## Задание A
Перескажите текст о режимах Сталина и Гитлера в двух предложениях.
## Задание B
Напишите, что идет дальше в тексте о режимах Сталина и Гитлера, начиная сразу после его последнего предложения.

Режимы И. В. Сталина и А. Гитлера: место в истории

Многие россияне возмущены: европейцы уравняли режимы — коммунистический сталинский и нацистский гитлеровский. Как они посмели уравнять человеконенавистнический фашистский режим с его могильщиком? Роль государства, в котором существовал сталинский режим, в уничтожении государственного механизма, базой которого был режим, установленный А. Гитлером, очевидна. Означает ли это, что режимы несравнимы? Безусловно, сравнимы, поскольку это понятия одного ряда. Сущность нацизма А. Гитлера: немцы — великая нация, все остальные народы ввиду их заведомой неполноценности права на жизнь не имеют, препятствий для их физического уничтожения нет. Оба режима бесчеловечны, оба режима скрывали свои черные дела. Первый потерпел поражение в войне в 1945 г., второй неволил людей до своей самоликвидации в 1991 г. Боль в душах европейцев все еще не утихла, отсюда и неприязнь ко всему советскому, только судить уже некого, явные агрессоры давно мертвы.

## Исходные данные

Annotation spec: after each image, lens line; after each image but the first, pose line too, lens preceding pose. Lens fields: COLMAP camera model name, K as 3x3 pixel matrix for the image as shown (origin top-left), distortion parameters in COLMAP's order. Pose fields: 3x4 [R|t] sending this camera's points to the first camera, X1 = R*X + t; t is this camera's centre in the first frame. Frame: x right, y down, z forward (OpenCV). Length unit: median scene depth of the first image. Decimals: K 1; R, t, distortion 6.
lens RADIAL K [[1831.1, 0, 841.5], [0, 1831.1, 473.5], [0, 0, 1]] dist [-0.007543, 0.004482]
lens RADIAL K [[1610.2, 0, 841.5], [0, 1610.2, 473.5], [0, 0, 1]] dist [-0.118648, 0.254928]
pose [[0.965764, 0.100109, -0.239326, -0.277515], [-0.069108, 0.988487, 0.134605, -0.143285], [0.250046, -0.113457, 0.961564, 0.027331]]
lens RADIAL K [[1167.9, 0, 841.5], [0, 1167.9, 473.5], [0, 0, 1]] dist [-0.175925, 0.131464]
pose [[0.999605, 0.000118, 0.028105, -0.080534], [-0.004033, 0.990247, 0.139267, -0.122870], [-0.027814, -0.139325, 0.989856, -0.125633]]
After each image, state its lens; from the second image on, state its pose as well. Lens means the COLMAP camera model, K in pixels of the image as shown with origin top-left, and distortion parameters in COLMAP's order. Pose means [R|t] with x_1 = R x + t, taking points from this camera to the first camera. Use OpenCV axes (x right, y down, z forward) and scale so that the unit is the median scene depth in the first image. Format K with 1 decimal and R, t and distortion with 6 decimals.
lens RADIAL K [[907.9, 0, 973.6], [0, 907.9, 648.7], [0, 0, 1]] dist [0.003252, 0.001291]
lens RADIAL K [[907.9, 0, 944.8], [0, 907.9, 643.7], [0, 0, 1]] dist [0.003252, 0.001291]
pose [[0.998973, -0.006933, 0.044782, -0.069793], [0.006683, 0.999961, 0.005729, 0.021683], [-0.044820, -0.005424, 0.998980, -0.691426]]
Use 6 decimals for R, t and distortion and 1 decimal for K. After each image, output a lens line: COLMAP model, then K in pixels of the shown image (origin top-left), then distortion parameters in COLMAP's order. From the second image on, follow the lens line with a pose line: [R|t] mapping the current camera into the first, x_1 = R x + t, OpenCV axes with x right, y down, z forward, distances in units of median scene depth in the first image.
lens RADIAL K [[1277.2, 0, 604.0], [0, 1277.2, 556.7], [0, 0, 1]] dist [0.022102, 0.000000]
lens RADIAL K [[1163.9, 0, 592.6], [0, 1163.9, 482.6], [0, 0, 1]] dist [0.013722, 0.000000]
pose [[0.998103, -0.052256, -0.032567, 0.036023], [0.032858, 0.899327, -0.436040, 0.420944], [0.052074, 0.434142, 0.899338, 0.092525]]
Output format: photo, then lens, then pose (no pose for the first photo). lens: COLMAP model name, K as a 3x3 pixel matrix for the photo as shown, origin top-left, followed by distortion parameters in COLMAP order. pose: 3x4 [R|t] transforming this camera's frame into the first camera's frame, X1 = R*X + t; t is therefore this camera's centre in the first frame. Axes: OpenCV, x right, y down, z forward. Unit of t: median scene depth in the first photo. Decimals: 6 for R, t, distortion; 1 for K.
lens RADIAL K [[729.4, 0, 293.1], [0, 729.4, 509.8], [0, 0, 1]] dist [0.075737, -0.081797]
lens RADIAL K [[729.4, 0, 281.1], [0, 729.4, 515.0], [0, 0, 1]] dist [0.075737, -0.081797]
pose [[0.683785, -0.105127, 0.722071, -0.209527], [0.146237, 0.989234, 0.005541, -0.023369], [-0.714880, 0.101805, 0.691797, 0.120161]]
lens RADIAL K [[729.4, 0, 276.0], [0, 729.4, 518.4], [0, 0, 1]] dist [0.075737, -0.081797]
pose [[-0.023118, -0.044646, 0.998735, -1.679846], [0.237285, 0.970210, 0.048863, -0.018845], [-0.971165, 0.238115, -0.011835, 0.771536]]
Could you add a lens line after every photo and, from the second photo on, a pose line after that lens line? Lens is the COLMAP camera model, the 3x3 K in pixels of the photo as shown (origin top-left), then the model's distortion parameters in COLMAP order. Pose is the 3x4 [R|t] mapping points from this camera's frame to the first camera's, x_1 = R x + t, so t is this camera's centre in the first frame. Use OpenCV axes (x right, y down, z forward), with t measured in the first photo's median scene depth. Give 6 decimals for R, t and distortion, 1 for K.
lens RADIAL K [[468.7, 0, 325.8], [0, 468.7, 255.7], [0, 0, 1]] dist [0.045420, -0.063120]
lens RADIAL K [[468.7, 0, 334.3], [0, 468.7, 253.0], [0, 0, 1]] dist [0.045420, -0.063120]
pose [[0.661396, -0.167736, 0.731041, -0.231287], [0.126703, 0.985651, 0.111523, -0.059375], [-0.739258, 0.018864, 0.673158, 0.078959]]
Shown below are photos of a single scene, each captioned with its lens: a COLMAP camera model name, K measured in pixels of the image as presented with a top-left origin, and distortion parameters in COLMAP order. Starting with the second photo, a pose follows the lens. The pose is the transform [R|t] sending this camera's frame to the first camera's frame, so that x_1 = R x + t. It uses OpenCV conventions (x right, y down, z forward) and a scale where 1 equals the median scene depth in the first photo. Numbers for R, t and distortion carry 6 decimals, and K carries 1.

## Ответ A
Многие россияне возмущены тем, что европейцы уравняли сталинский и гитлеровский режимы, но в тексте утверждается, что эти режимы сравнимы: это понятия одного ряда, оба бесчеловечны и оба скрывали свои черные дела. Боль в душах европейцев еще не утихла, отсюда их неприязнь ко всему советскому, хотя судить уже некого, ведь явные агрессоры давно мертвы.

## Ответ B
Славяне-победители

Кто выиграл в результате развязывания Второй мировой войны? Как ни странно, славяне! Да, они прошли через страшные лишения, да, они понесли неисчислимые жертвы. Но бывает ли борьба за существование без жертв? Главное заключается в том, что итоги Второй мировой войны позволили славянам как победителям укрепить свои границы, реформировать свое самоуправление путем формирования новых государственных образований. Процесс этот, особенно для внутреннего наблюдателя, в полной мере проявился не сразу, далеко не все рассмотрели в марионетках Советского Союза тот материал, который спустя всего полвека трансформируется в комплекс самостоятельных государственных образований. В их перечне: Беларусь, Македония, Польша, Сербия, Словакия, Словения, Украина, Хорватия, Черногория, Чехия. Была бы подобная сепарация народов возможной, если бы не активная роль России по собиранию славянских земель? А проявилась она как раз 17 сентября 1938 г., когда были прочерчены современные границы Беларуси, Украины. Не случайно народы этих государств отмечают эту дату как важный этап своего государственного строительства.